Début août, une équipe israélienne a également publié des résultats sur la mise au point d'embryons de souris synthétiques dans « Cell ». Jacob Hanna, biologiste des cellules souches à l'Institut Weizmann des sciences en Israël, est signataire des deux papiers. Dans un article de « Nature », la journaliste Cassandra Willyard explique que pour atteindre le stade embryonnaire de 8,5 jours, « l'équipe de Zernicka-Goet s'est en effet aidée d'une technique développée par Jacob Hanna ». Il s'agit d'un incubateur qui permet de cultiver des embryons naturels de souris pendant une durée sans précédent en dehors de l'utérus.
Sur le « Science Media Centre », Robin Lovell-Badge du Francis Crick Institute commente aussi : « Les protocoles utilisés entre les deux études sont similaires, relativement simples, et il est rassurant que les résultats des deux laboratoires soient comparables, la reproductibilité étant très importante. » Il souligne toutefois que ces embryons synthétiques diffèrent des embryons naturels et qu'il est important de ne pas les percevoir comme tels, même s'ils s'en rapprochent. « Personnellement, je n'aime pas le terme "embryons synthétiques" », précise-t-il également, estimant qu'il « pourrait donner l'impression qu'ils sont entièrement artificiels alors qu'ils proviennent de cellules issues d'un embryon ».
Des réflexions éthiques à mener
La journaliste de « Nature » évoque par ailleurs les considérations éthiques liées à ces résultats : « Plus ces embryons sont avancés, plus les préoccupations éthiques sont importantes.

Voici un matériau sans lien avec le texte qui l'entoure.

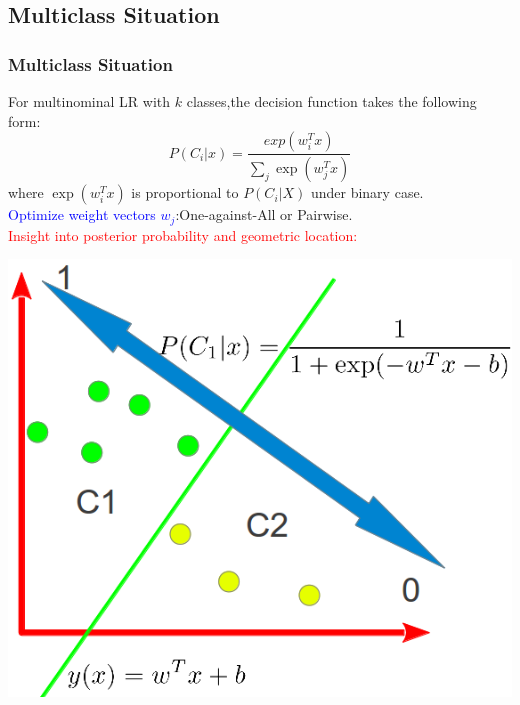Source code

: \documentclass{beamer}
\begin{document}
\begin{CJK*}{UTF8}{gbsn}
\subsection{Multiclass Situation}
\begin{frame}\frametitle{Multiclass Situation}
For multinominal LR with $k$ classes,the decision function takes the following form:
\begin{equation}
P(C_i|x)=\frac{exp(w_i^Tx)}{\sum_j\exp(w_j^Tx)}
\end{equation}
where $\exp(w_i^Tx)$ is proportional to $P(C_i|X)$ under binary case.\\
\textcolor{blue}{Optimize weight vectors $w_j$}:One-against-All or Pairwise.\\
\textcolor{red}{Insight into posterior probability and geometric location:}
\begin{center}
\includegraphics[scale=0.25]{images/pic4}
\end{center}
\end{frame}


\end{CJK*}
\end{document}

Une question clé est de savoir si ces structures synthétiques doivent être considérées comme des embryons, un point de débat dans le domaine. »
L'université de Cambridge rappelle que la loi britannique n'autorise l'étude des embryons humains en laboratoire que jusqu'au 14e jour de développement, tout comme en France depuis la dernière loi de bioéthique. Le ministère français de la Santé précise que la recherche sur les cellules souches embryonnaires est soumise aux mêmes conditions d’autorisation que la recherche sur l’embryon.